AKP hükümetinin koronavirüsü ile mücadelede ciddi hatalar yaptığını vurgulayan Davutoğlu, “Corona virüsü Ocak ayında çıkmıştı. Mart ayında tespit edilmişti. Hiç kimse konuşmadan 16 Mart’ta seri tedbir paketleri açıkladım. Ocak ayında ilk virüs ve ölüm vakası olduğunda Türkiye’nin yönetiminde olsaydım 5 paketlik tedbirleri uygulamaya başlardım. Hükümet vahim hatalar yaptı. Krizi öngöremedi. İran ve İtalya’da ölümler zirvedeyken tedbir almadılar. Noktasal, fevri ayaküstü alınmış kararlarla yol alınmaya çalışıldı” ifadelerini kullandı.

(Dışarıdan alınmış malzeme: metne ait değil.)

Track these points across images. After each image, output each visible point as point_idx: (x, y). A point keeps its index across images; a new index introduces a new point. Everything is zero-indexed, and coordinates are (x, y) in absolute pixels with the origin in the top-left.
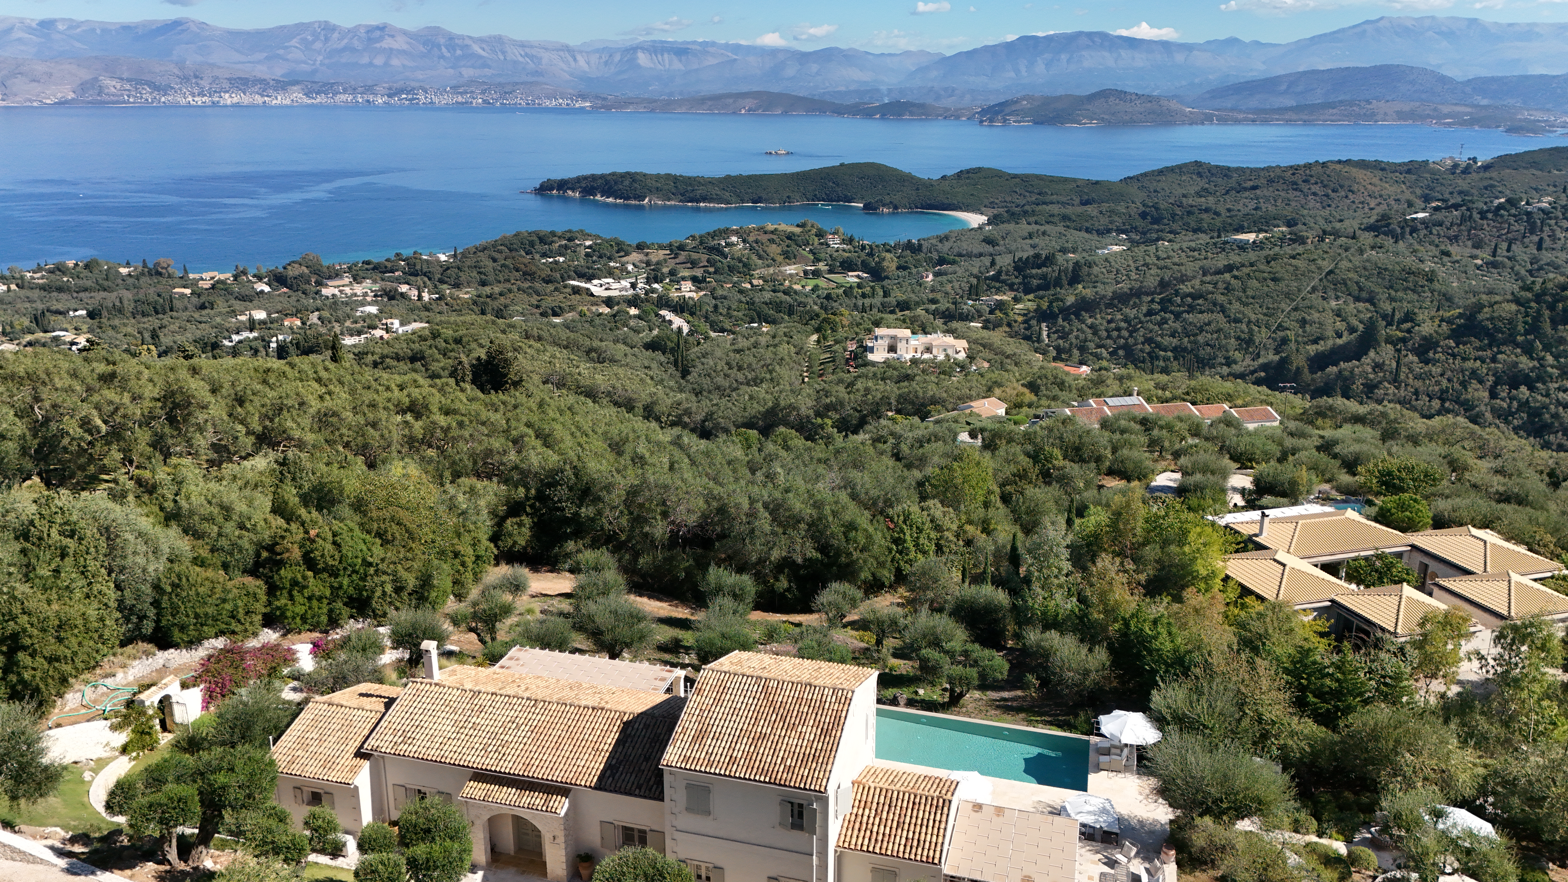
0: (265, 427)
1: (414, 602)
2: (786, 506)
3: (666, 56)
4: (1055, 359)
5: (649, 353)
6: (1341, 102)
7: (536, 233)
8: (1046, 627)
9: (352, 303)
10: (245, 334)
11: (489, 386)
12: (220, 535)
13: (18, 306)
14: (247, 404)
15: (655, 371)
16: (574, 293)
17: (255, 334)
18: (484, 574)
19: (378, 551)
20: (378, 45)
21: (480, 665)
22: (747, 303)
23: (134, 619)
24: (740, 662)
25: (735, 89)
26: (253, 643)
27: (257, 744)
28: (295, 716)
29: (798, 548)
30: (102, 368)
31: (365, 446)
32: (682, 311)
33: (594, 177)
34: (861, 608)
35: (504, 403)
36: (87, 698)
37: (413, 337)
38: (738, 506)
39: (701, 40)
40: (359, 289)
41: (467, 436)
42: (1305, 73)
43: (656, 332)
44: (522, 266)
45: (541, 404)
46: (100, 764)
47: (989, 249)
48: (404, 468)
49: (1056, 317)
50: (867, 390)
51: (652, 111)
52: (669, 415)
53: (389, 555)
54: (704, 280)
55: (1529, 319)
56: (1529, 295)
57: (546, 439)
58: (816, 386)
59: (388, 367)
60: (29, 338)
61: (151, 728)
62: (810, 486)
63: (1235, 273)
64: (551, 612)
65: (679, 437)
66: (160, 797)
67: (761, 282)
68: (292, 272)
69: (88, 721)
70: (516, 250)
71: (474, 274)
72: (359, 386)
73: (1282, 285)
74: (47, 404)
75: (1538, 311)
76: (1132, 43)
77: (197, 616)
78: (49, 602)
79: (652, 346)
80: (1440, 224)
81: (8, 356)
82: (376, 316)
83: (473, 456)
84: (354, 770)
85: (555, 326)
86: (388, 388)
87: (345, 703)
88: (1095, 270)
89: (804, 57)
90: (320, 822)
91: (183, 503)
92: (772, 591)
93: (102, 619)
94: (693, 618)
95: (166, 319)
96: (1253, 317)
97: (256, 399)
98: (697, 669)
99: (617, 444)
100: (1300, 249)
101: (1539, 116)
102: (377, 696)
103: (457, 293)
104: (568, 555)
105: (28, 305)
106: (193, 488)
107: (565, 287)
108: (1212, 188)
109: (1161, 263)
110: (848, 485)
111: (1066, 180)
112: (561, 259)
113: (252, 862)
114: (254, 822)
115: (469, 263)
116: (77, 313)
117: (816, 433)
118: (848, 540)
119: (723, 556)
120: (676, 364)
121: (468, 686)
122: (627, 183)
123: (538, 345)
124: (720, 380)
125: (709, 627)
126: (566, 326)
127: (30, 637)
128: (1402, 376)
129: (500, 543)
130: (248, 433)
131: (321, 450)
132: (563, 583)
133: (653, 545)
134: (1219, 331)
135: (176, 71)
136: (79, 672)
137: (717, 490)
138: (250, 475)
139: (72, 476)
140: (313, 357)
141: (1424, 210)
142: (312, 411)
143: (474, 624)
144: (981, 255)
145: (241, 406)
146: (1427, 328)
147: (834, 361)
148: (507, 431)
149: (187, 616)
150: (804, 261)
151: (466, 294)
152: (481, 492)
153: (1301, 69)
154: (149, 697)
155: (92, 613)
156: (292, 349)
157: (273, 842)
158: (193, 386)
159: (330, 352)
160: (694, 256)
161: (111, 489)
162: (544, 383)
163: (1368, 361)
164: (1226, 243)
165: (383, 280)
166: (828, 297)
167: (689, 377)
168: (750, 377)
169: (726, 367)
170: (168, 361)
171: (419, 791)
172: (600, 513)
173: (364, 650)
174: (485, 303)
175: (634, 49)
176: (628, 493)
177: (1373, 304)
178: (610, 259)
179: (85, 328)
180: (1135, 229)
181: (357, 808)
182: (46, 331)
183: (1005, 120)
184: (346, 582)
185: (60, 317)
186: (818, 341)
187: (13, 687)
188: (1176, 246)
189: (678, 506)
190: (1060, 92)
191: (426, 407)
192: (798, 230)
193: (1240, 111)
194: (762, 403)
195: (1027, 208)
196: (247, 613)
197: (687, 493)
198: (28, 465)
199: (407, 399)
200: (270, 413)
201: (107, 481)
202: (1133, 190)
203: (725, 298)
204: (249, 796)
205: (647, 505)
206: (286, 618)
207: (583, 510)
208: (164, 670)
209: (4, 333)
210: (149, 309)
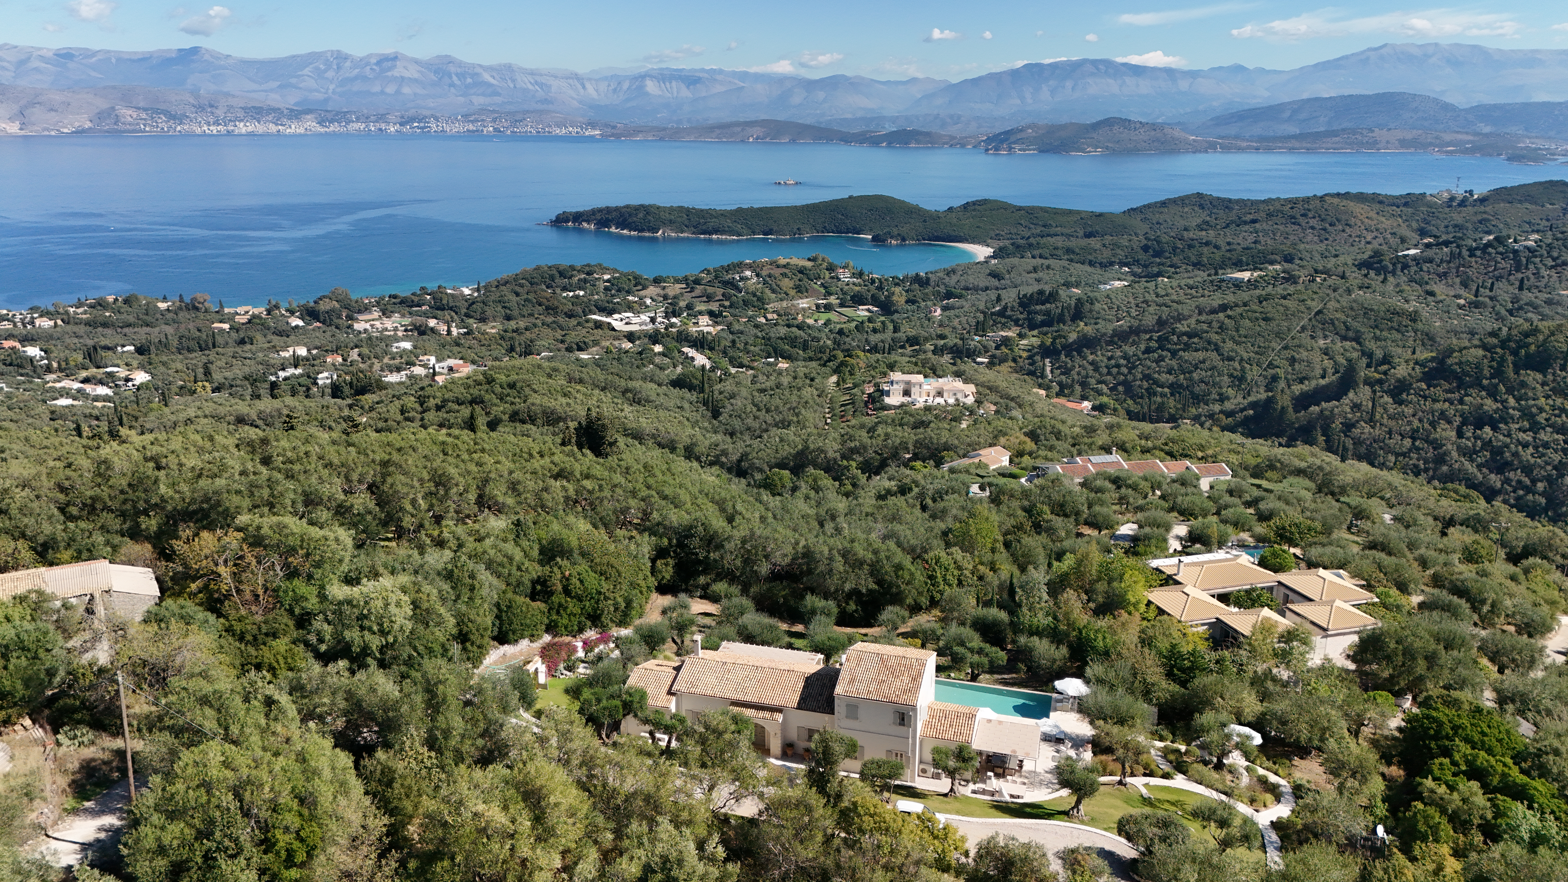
2: (853, 552)
3: (674, 84)
4: (1058, 395)
5: (676, 391)
6: (1343, 130)
7: (556, 267)
8: (1031, 634)
9: (387, 340)
10: (291, 371)
13: (69, 340)
15: (689, 411)
16: (597, 328)
17: (299, 371)
19: (604, 585)
20: (389, 74)
22: (763, 338)
24: (865, 647)
25: (742, 117)
29: (863, 582)
32: (703, 347)
33: (608, 210)
34: (909, 623)
39: (708, 68)
40: (389, 324)
42: (1309, 100)
43: (679, 369)
44: (545, 301)
47: (995, 282)
49: (1059, 353)
50: (887, 435)
51: (661, 139)
52: (707, 456)
54: (720, 314)
55: (1494, 364)
56: (1495, 341)
58: (841, 430)
60: (84, 374)
63: (1229, 312)
67: (775, 316)
68: (324, 306)
70: (537, 284)
71: (499, 308)
73: (1273, 324)
75: (1502, 357)
76: (1138, 71)
79: (678, 383)
80: (1431, 261)
82: (411, 352)
85: (582, 362)
88: (1097, 306)
89: (810, 85)
92: (846, 612)
95: (212, 355)
96: (1245, 356)
100: (1291, 289)
101: (1540, 143)
102: (665, 666)
103: (484, 328)
105: (76, 340)
107: (587, 321)
108: (1213, 221)
109: (1160, 300)
111: (1070, 212)
112: (582, 293)
115: (492, 296)
116: (125, 349)
117: (842, 474)
119: (814, 588)
120: (705, 403)
122: (641, 215)
124: (750, 421)
126: (595, 363)
128: (1378, 416)
133: (760, 578)
134: (1213, 368)
135: (192, 101)
141: (1416, 246)
144: (987, 289)
146: (1401, 371)
147: (853, 403)
150: (815, 294)
151: (492, 329)
152: (642, 542)
153: (1305, 96)
154: (531, 668)
160: (710, 290)
163: (1347, 401)
164: (1223, 281)
165: (411, 314)
166: (841, 332)
167: (720, 418)
168: (778, 419)
169: (753, 408)
174: (512, 338)
175: (643, 77)
176: (741, 542)
177: (1359, 343)
178: (629, 292)
179: (136, 364)
180: (1137, 262)
182: (98, 367)
183: (1010, 149)
184: (587, 604)
185: (110, 353)
186: (838, 384)
188: (1175, 283)
189: (775, 551)
190: (1064, 120)
192: (809, 264)
193: (1244, 139)
194: (792, 445)
195: (1032, 240)
196: (538, 624)
202: (1136, 222)
203: (742, 332)
205: (754, 551)
207: (711, 554)
209: (60, 369)
210: (193, 344)
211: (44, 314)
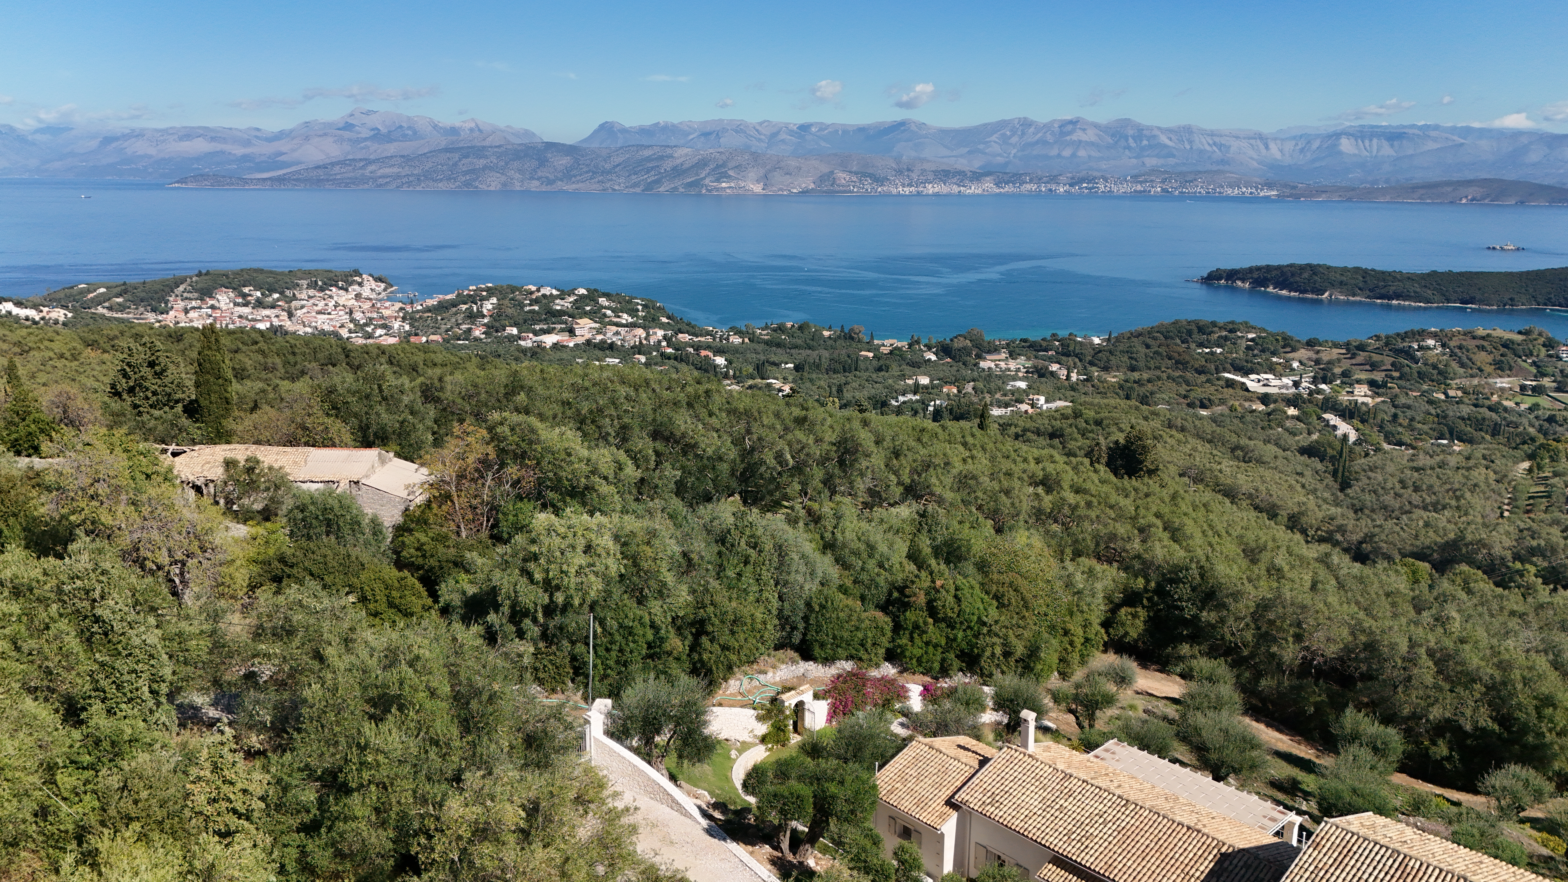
0: (913, 481)
1: (1020, 669)
2: (1458, 659)
3: (1375, 141)
5: (1304, 458)
7: (1196, 323)
9: (1005, 377)
10: (910, 396)
11: (1123, 471)
12: (863, 569)
13: (748, 355)
14: (902, 458)
15: (1309, 478)
16: (1227, 386)
17: (918, 397)
18: (1091, 658)
19: (993, 613)
20: (1068, 138)
21: (1074, 748)
22: (1438, 416)
23: (788, 628)
24: (1373, 826)
25: (1456, 177)
26: (874, 673)
27: (865, 766)
28: (899, 749)
29: (1468, 713)
30: (797, 412)
31: (996, 511)
32: (1351, 417)
33: (1268, 268)
34: (1550, 805)
35: (1136, 490)
36: (743, 687)
37: (1056, 415)
38: (1393, 646)
39: (1420, 124)
40: (1013, 365)
41: (1094, 517)
43: (1315, 436)
44: (1176, 355)
45: (1174, 497)
46: (744, 747)
48: (1029, 538)
51: (1349, 200)
52: (1317, 529)
53: (1003, 618)
54: (1384, 385)
57: (1175, 533)
58: (1519, 523)
59: (1028, 441)
60: (750, 382)
61: (786, 726)
62: (1495, 642)
64: (1154, 713)
65: (1328, 555)
66: (783, 789)
67: (1460, 394)
68: (958, 344)
69: (741, 707)
70: (1172, 338)
71: (1125, 359)
72: (999, 454)
74: (755, 437)
77: (835, 637)
78: (730, 599)
79: (1309, 451)
81: (735, 394)
82: (1024, 391)
83: (1097, 538)
84: (943, 817)
85: (1201, 418)
86: (1025, 460)
87: (944, 750)
89: (1554, 141)
90: (907, 857)
91: (839, 536)
92: (1425, 755)
93: (765, 623)
94: (1317, 761)
95: (851, 377)
97: (909, 454)
98: (1317, 821)
99: (1252, 551)
102: (973, 752)
103: (1105, 376)
104: (1181, 658)
105: (754, 356)
106: (848, 523)
107: (1218, 379)
110: (1550, 649)
112: (1219, 351)
113: (846, 873)
114: (853, 837)
115: (1121, 347)
116: (787, 366)
117: (1511, 580)
118: (1540, 717)
119: (1366, 700)
120: (1335, 474)
121: (1061, 767)
122: (1306, 275)
123: (1180, 436)
124: (1389, 499)
125: (1337, 776)
126: (1213, 419)
127: (713, 625)
129: (1111, 630)
130: (899, 483)
131: (957, 508)
132: (1173, 687)
133: (1280, 668)
135: (894, 165)
136: (742, 663)
137: (1368, 623)
138: (894, 521)
139: (762, 499)
140: (962, 423)
142: (955, 471)
143: (1074, 706)
145: (896, 458)
147: (1549, 497)
148: (1134, 519)
149: (827, 635)
150: (1523, 374)
151: (1112, 379)
152: (1099, 575)
154: (789, 699)
155: (759, 616)
156: (946, 414)
157: (865, 862)
158: (862, 436)
159: (978, 420)
160: (1376, 358)
161: (788, 514)
162: (1180, 475)
165: (1036, 357)
166: (1551, 419)
167: (1349, 491)
168: (1428, 500)
169: (1398, 486)
170: (846, 412)
171: (999, 857)
172: (1222, 621)
173: (967, 704)
174: (1131, 388)
175: (1338, 135)
176: (1258, 606)
178: (1274, 354)
179: (790, 378)
181: (940, 854)
182: (763, 378)
184: (960, 635)
185: (775, 368)
186: (1530, 470)
187: (694, 664)
189: (1316, 631)
191: (1058, 483)
192: (1520, 338)
194: (1441, 533)
196: (874, 644)
197: (1329, 618)
198: (734, 484)
199: (1041, 473)
200: (919, 468)
201: (786, 507)
203: (1409, 407)
204: (852, 812)
205: (1278, 623)
206: (905, 657)
207: (1205, 614)
208: (803, 678)
209: (734, 377)
210: (839, 367)
211: (739, 333)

Sokağa çıkma yasağının acilen ilan edilmesi önerisinde bulunan Davutoğlu, “Bir Cumhurbaşkanı’nın 17 gün ortaya çıkmaması doğru değildir. Fırsatçı politikalar izlemeyeceksiniz. Sokağa çıkma acil şekilde uygulanmalıdır demiştim ben 16 Mart’ta. Ben her şeyi brifing alarak söylüyorum. Gölge kabinemiz var bizim Gelecek Partisi olarak. Türkiye’nin dışarı açılan İstanbul, Ankara ve sınır illerinde sokağa çıkma yasağı uygulanmalıdır” diye konuştu.

Davutoğlu, “Suriye konusunda bütün suçlamalar bana yapılıyor. Ben ‘Emevi Camii’nde Cuma namazı kılacağız' diye birşey demedim. Bunu Cumhurbaşkanı Erdoğan söyledi. Pelikan çetesinin algı operasyonu. Suriye konusunda tek yetkili ben olsaydım durum buraya gelmezdi” ifadelerin kullandı.

“PELİKAN DENİLEN ÇETE KABİNE İÇİNE SIÇRADI”

Davutoğlu'nun konuşmasına şöyle devam etti:

* Pelikan denilen çete bana saldırdığında herkes sustu. Şimdi kabine içine sıçradılar. Pelikancılara bakın hepsi kripto FETÖ’cülerdir, dışarıyla bağlantısı olanlardır. Pelikancı çetecilerden biri 2016 Eylül ayında Katar’da Akın İpek ile görüştüğüm iddia edildi. Ben o ay yurt dışına çıkmadım. Avukatıma söyledim, gereğini yapacak. Ben babamın projesiyim; bir helal lokma yiyeceksin, iki bu millet için çalışacaksın. FETÖ ben Dışişleri Bakanıyken odamı dinledi. Hiç şüpheniz olmasın bizim yüzümüzden telaşlanıyorlar. Telaşlanmasalar medyayı bize yasak yapmazlar. Ana medyada 4 aydır bir kez haberimiz yapılmadı. Bizim il başkanımız olmak isteyen, üye olmak isteyenlere baskı yapıyorlar. Senin kızın, çocuğun şurada, sen bu işi yapıyorsun diyerek üstü kapalı tehdit ediyorlar. Bunları yapanlar bana Başbakanım diyen insanlar. Biliyorlar bizi bu millet bağrına basar.